Ok, so, until it's updated for JB, I would advise not using it...

I tried to apply a tablet UI DPI, and it just kept asking for root over and over. I hard powered it off, now it won't boot up. I can get into the bootloader, but not recovery. Can anyone think of a way of recovering this, other than restoring back to stock via the bootloader? I'm downloading the factory image now, but I figured I would check...


----------



## Deadly_v2 (Aug 4, 2011)

Well luckily you can enter bootloader so you should be able to fastboot flash the factory images. Heres a link to some instructions i found over at AC. Hope this works, Note that this is factory flashing the device to stock.
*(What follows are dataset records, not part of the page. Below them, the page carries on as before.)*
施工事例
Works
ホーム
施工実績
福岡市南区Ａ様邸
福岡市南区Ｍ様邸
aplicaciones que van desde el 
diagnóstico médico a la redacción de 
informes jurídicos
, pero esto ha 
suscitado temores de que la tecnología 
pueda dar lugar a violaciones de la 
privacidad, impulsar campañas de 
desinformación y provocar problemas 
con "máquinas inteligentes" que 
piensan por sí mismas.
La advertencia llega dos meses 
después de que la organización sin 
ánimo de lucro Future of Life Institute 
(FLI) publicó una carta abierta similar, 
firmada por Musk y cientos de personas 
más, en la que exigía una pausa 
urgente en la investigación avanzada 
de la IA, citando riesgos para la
http://forums.androi...-nexus-7-a.html

Edit: didnt see that the stickied guide here at Rootzwiki has instructions on how to return to stock using Fastboot.


----------



## mojonation1487 (Sep 8, 2011)

Always do things yourself. Dont rely on toolbox's and apks that claim to do it for you.


----------



## sfreemanoh (Jul 9, 2011)

mojonation1487 said:


> Always do things yourself. Dont rely on toolbox's and apks that claim to do it for you.


Uh-huh...except that it's worked for me probably two dozen times before. I was just impatient and tried it before it was updated for JB. And just because something is a toolbox or apk, that makes life easier and does something for you so you don't have to do it, that doesn't make it evil. And never using toolbox's and the like doesn't make you awesome. (sorry to break your bubble)

Regardless, I've already restored it to stock, now to get CM back on it.


----------



## Kimboinatl (Jul 5, 2012)

Yep, I tried this too. Woopsie. All I can say is I'm glad I made a nandroid backup.


----------



## k.electron (Aug 17, 2011)

I changed the density to 175 using by simply editing the build prop file. Everything works like a charm. Its way better than stock. Don't be a noob. Stop using a toolkit.


----------